Thursday, January 3, 2013

Sequester cuts aren't scary

Now that the Sequester (cut to military spending) has been postponed for two months, it's less talked about, but actually a military cut similar to the Sequester (but combined with a new reduced military mission and replacement domestic spending programs) makes a lot of sense.


Be sure to click on the above link to see the graph.

The Sequester would not even bring military spending down to the level toward the end of the Clinton Administration, when the economy was creating more jobs than ever, lowest unemployment, and median income rising much more than it has anytime else in recent history.  Some are now saying that the good times then could be attributed partly to a peace dividend.

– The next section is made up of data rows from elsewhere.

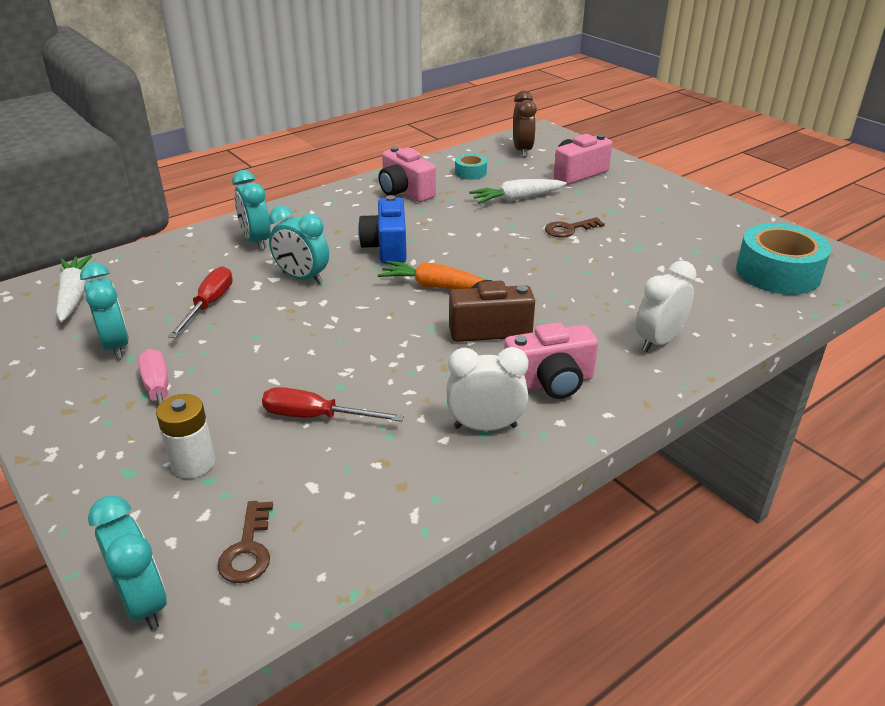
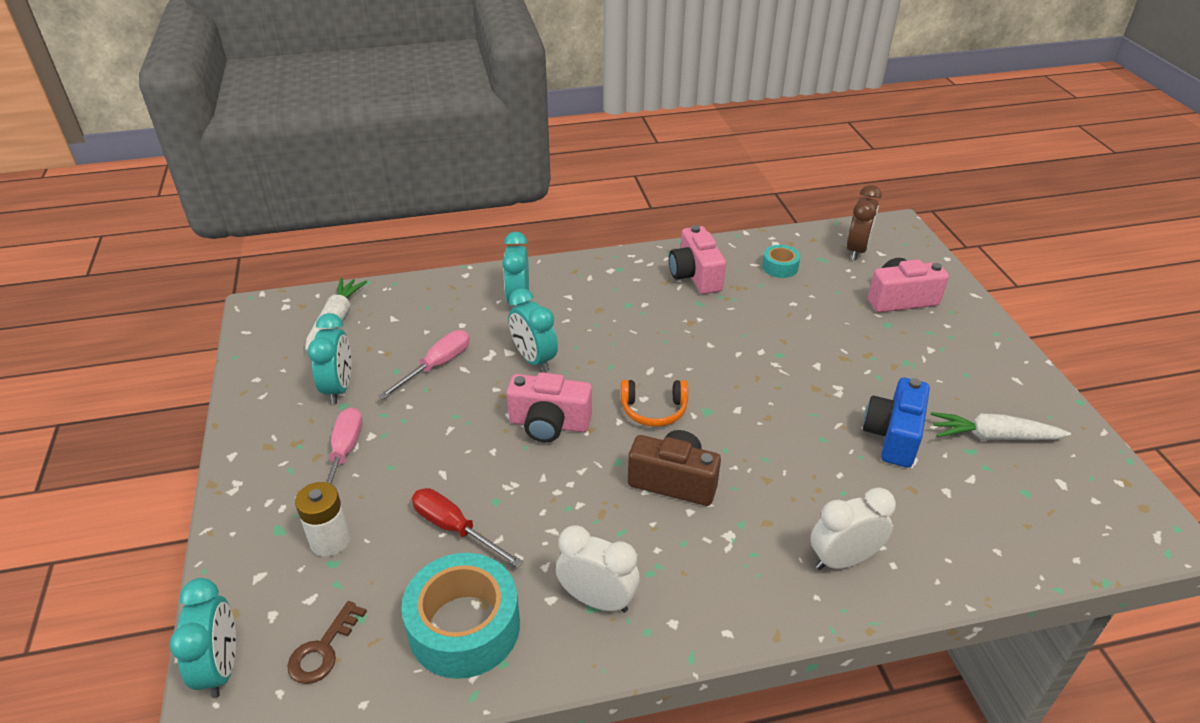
camera: 25 degrees right, 5 degrees up
(209, 305) = (437, 366): red screwdriver -> pink screwdriver
(386, 247) = (634, 345): blue camera -> blue camera (893, 436)
(436, 286) = (654, 410): orange carrot -> orange headphones
(517, 199) = (808, 317): white carrot -> white carrot (994, 437)
(550, 382) = (693, 571): pink camera -> pink camera (549, 424)
(569, 229) = (840, 376): brown key -> none
(778, 273) = (1053, 514): turquoise tape -> turquoise tape (464, 627)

The rise in real military spending under GW Bush in fact is unparalleled in the entire post WWII history, exceeding even the levels reached during the Korean and Vietnam war eras.  It would take a huge cut now to get us back to average Cold War levels, which are still way beyond what we actually need.



Wednesday, January 2, 2013

Income from Speculation: Still Untaxed

When all the Bush era tax cuts expired on January 1, they got hurriedly rewritten to restore cuts for those below $400,000 in annual income.  Including the zero-percent rate for income from "long term" (more than one year) capital gains (which is most often income from financial speculation) for individuals whose total income is below $400,000 in total income (or something like that, I'm not a tax expert).

So say you don't work a single day, but cash out stock all year as needed.  So long as your net gain on that stock (over the price originally paid) does not exceed $400,000, you pay no tax (as I understand it now)!  If you had earned $400,000 on wages, you'd be paying a pretty big chunk.  Even if your net stock gain exceeds $400,000, you continue to pay rates about half as high as those for wage income beyond that point, with a continuation of a 15 or 20 percent long term capital gains top rate (I'm not sure which.  BTW Clinton's tax deal of 1997 cut the top capital gains rate from 28 percent to 20 percent.  So Clinton, egged on by Republican Congress, gave the financial income preference a big boost.)

As I have said many times before, the biggest injustices in the tax code revolve around a completely misguided preference for financial income, which is generally speculation and not investment in real stuff.  This tax preference doesn't fuel job creation, it actually fuels disinvestment and job destruction, as we have seen since the Reagan administration, and especially since the GW Bush administration.

[This column is not intended as tax advice and may contain factual errors.]